*** Source document

Scenario book: evaluating a new detection method from recent literature¶

Goal¶

Write a scenario showing a researcher discovering a new paper with a better spindle detection algorithm, evaluating whether to adopt it, benchmarking against their current approach, and making a recorded decision.

Context¶

This scenario exercises the method evaluation workflow: literature discovery → code audit → benchmark → decision. It's a common real-world pattern — a new paper comes out, and you need to decide whether it's worth changing your approach.

The scenario should be written at docs/specs/research-orchestration/scenarios/scenario-method-evaluation.md.

Pixecog context: - Current spindle detection: cogpy has SpindleDetector class in cogpy.detect - Relevant flow: spectrogram_burst with scripts for spectrogram computation and blob detection - H2 and H3 both depend on spindle detection quality - Milestone: spindle-detection-validated is not_started - The researcher reads Pedrosa 2024 (@pedrosa_2024, cited in H2 and H4) which describes an improved spindle detection approach - biblio can discover related papers via biblio_discover_authors, biblio_graph_expand

Prompt¶

Write the scenario at /storage2/arash/projects/projio/docs/specs/research-orchestration/scenarios/scenario-method-evaluation.md.

Step 1: Read context. - Read /storage2/arash/projects/projio/docs/specs/research-orchestration/scenario-book.md for format - Read /storage2/arash/projects/projio/docs/specs/research-orchestration/loop-mechanisms.md - Read pixecog's questions.yml and milestones.yml for hypothesis/milestone details

Step 2: Write the scenario.

Structure: 1. Header with starting state and researcher's goal 2. Phase 1: Literature trigger — researcher says "I just read Pedrosa 2024 and their spindle detection looks better than ours. Should we switch?" Agent uses paper_context("@pedrosa_2024") to extract their method details. Then biblio_discover_authors("Pedrosa") and biblio_graph_expand("@pedrosa_2024") to find related work and validate the method's reception. 3. Phase 2: Current method audit — Agent uses codio_get("cogpy") and codio_discover("spindle detection") to understand the current SpindleDetector implementation. pipeio_mod_context("spectrogram_burst", "blob_detect") to see how it's used in the pipeline. Presents a comparison: current approach vs paper's approach. 4. Phase 3: Benchmark design — Agent proposes a benchmark: run both methods on one subject, compare detection rates, temporal precision, and false positive rates. Uses the iterate loop. Human approves the plan. 5. Phase 4: Benchmark execution — 2-3 iterate cycles: run current method → run new method (implemented in a notebook) → compare metrics. Agent presents side-by-side comparison. Use paper_context to check against literature-reported values. 6. Phase 5: Decision — Agent presents findings. Human decides (e.g., "the new method is marginally better but not worth the migration cost" or "yes, let's adopt it"). Agent creates a decision note with rationale. 7. Phase 6: Record — Decision note captures: what was compared, metrics, rationale, implications for milestones. If adopting: create issues for code migration. If not: record why, so future agents don't re-evaluate.

******
*** Data extract

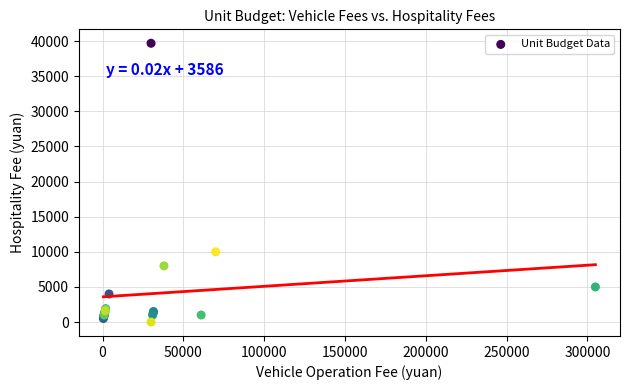

What Y value in the scatter plot is closest to 19850?

10000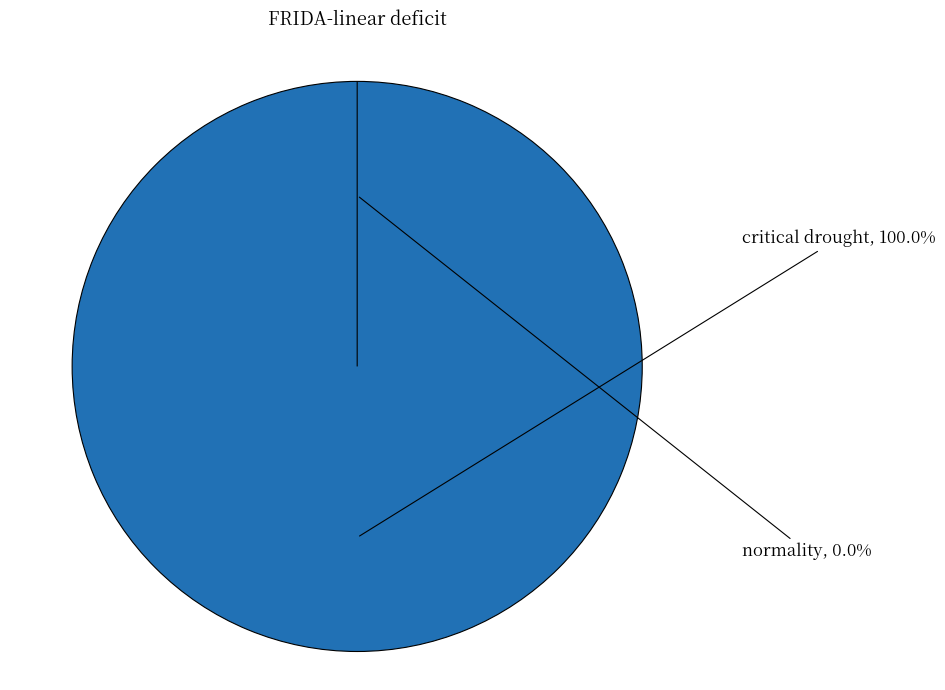

Rank the categories by value from lowest to highest.

normality, critical drought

******

**Assignment**
Using the brief on the method-evaluation scenario, say whether each statement agrees with it. Answer yes or no for each, and quote the words of the brief that decide it.
(a) The proposed benchmark runs both detection methods on a single subject.
(b) The spindle-detection-validated milestone is already complete.
(c) If the new method is not adopted, nothing needs to be recorded.
Rely only on the brief when answering.

**Answer below**
(a) Yes: "run both methods on one subject, compare detection rates, temporal precision, and false positive rates"
(b) No: "Milestone: spindle-detection-validated is not_started"
(c) No: "If not: record why, so future agents don't re-evaluate."